Could you set down only the lines from the one including "# - In Scene" to the end of the records below, inclusive and exact, leaving pictures out?

[[ Data under study, beginning ]]

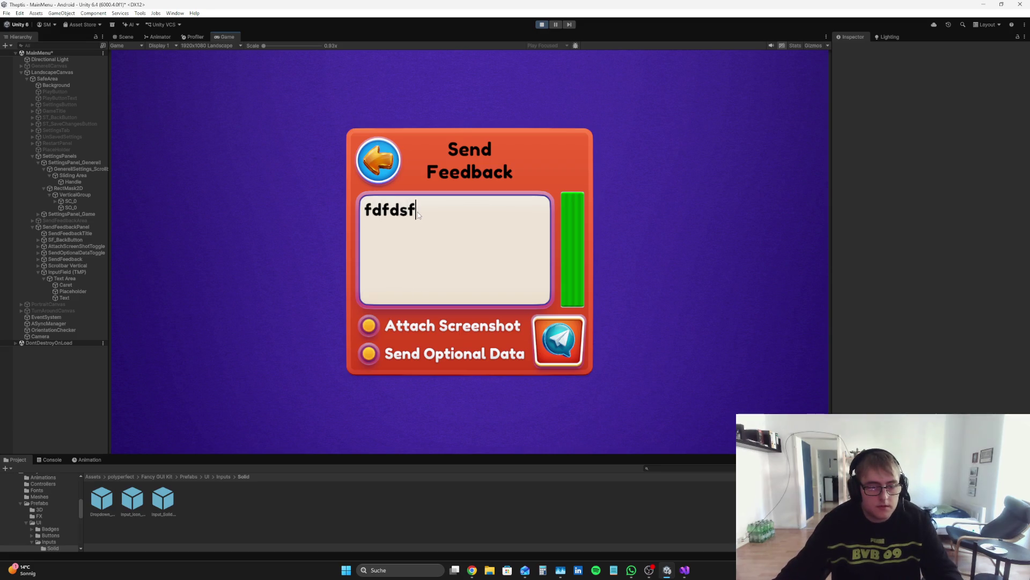
pyautogui.write('ffffffffffffffffffffffffffffffffffffffffffffffffffffffffffffffffffffffffff')
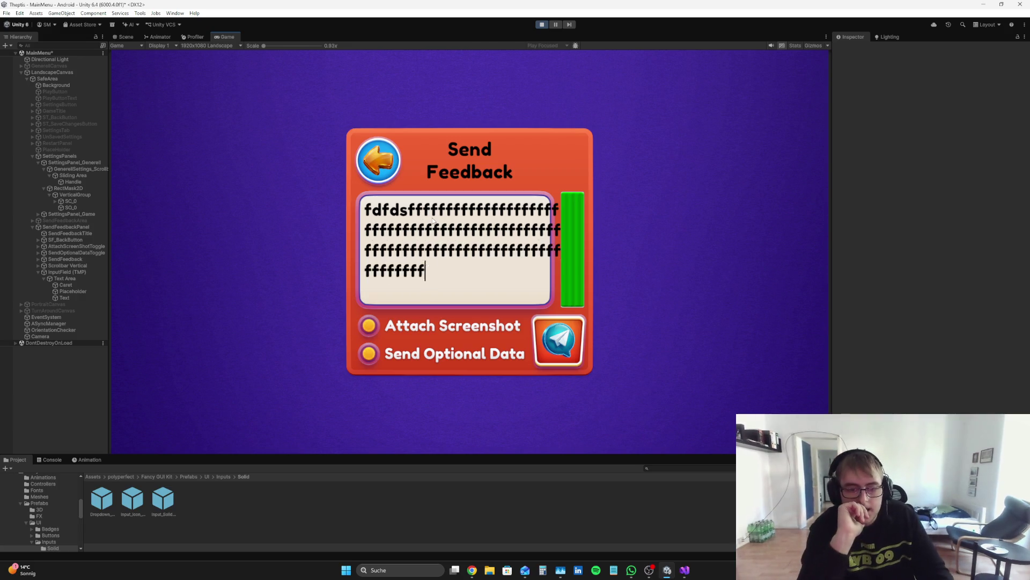
pyautogui.write('fffffffffffffffffffffffffffffffffffffffffffffffffffffffff')
pyautogui.write('ffffffffffff')
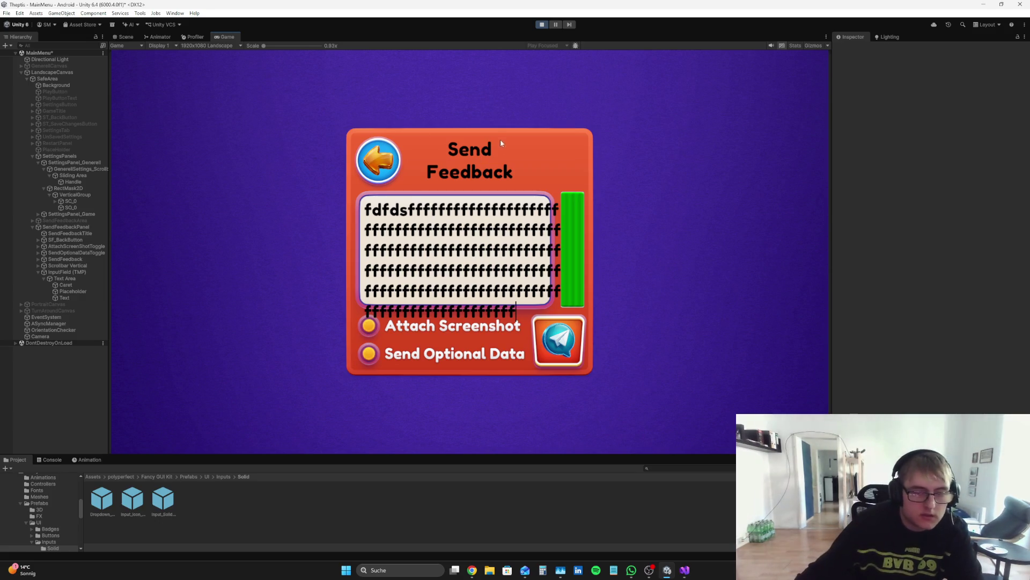
pyautogui.click(548, 26)
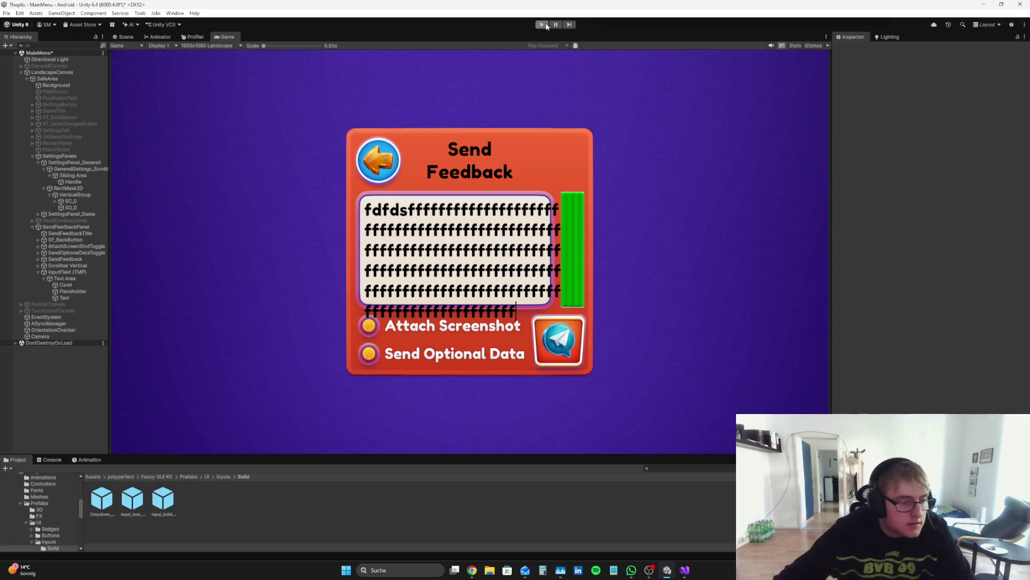
# - In Scene view, give the InputField (TMP) a raycast padding of 35 on left, bottom, right and top
pyautogui.click(67, 272)
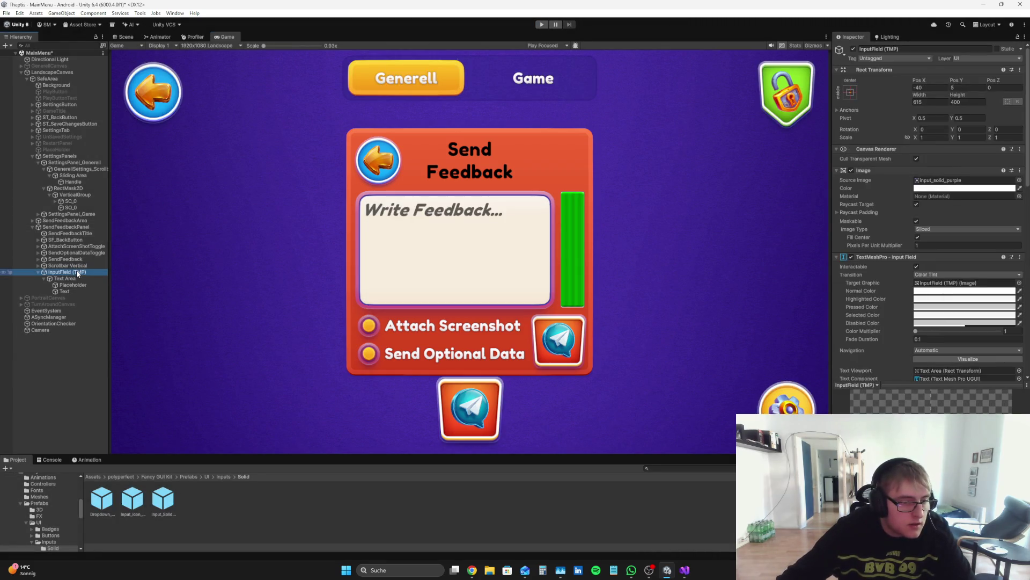
pyautogui.click(127, 37)
pyautogui.scroll(-5, 522, 237)
pyautogui.scroll(5, 521, 237)
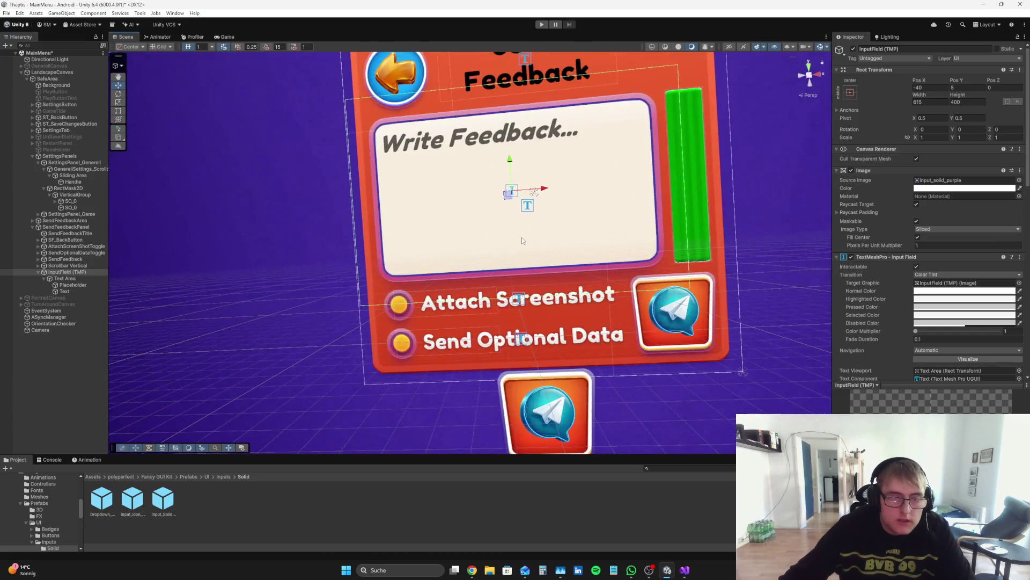
pyautogui.click(102, 272)
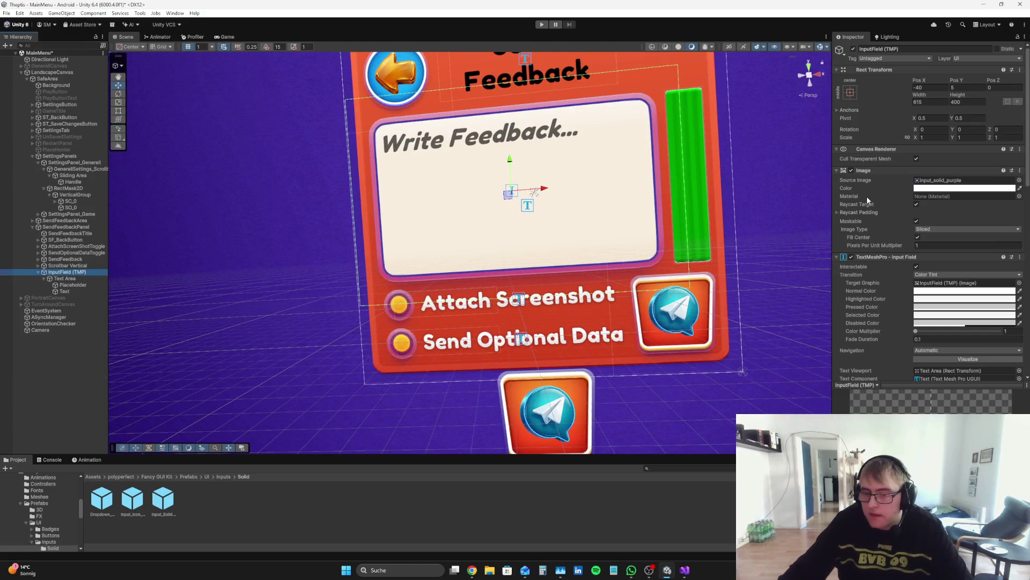
pyautogui.click(858, 212)
pyautogui.moveTo(850, 220)
pyautogui.mouseDown()
pyautogui.moveTo(1025, 221)
pyautogui.moveTo(357, 233)
pyautogui.moveTo(389, 234)
pyautogui.mouseUp()
pyautogui.write('35')
pyautogui.click(939, 229)
pyautogui.write('35')
pyautogui.click(939, 237)
pyautogui.write('35')
pyautogui.click(943, 245)
pyautogui.write('35')
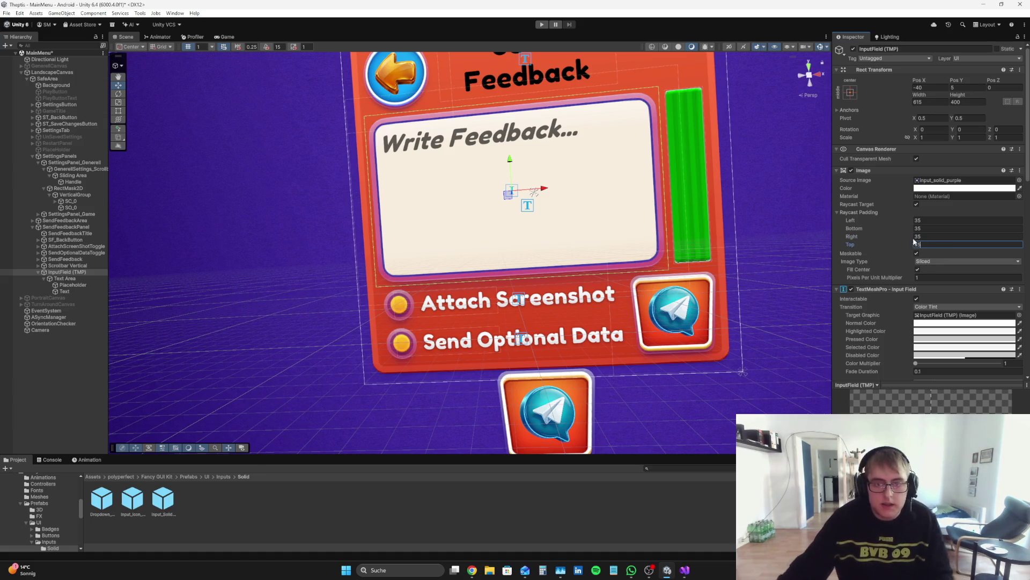
# - Set the input field's Pos Y to 5 and adjust the Text Area's top inset
pyautogui.moveTo(957, 80)
pyautogui.mouseDown()
pyautogui.moveTo(14, 63)
pyautogui.moveTo(333, 316)
pyautogui.mouseUp()
pyautogui.write('5')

[[ Data under study, end ]]

▸ Your solution:
# - In Scene view, give the InputField (TMP) a raycast padding of 35 on left, bottom, right and top
pyautogui.click(67, 272)
pyautogui.click(127, 37)
pyautogui.scroll(-5, 522, 237)
pyautogui.scroll(5, 521, 237)
pyautogui.click(102, 272)
pyautogui.click(858, 212)
pyautogui.moveTo(850, 220)
pyautogui.mouseDown()
pyautogui.moveTo(1025, 221)
pyautogui.moveTo(357, 233)
pyautogui.moveTo(389, 234)
pyautogui.mouseUp()
pyautogui.write('35')
pyautogui.click(939, 229)
pyautogui.write('35')
pyautogui.click(939, 237)
pyautogui.write('35')
pyautogui.click(943, 245)
pyautogui.write('35')
# - Set the input field's Pos Y to 5 and adjust the Text Area's top inset
pyautogui.moveTo(957, 80)
pyautogui.mouseDown()
pyautogui.moveTo(14, 63)
pyautogui.moveTo(333, 316)
pyautogui.mouseUp()
pyautogui.write('5')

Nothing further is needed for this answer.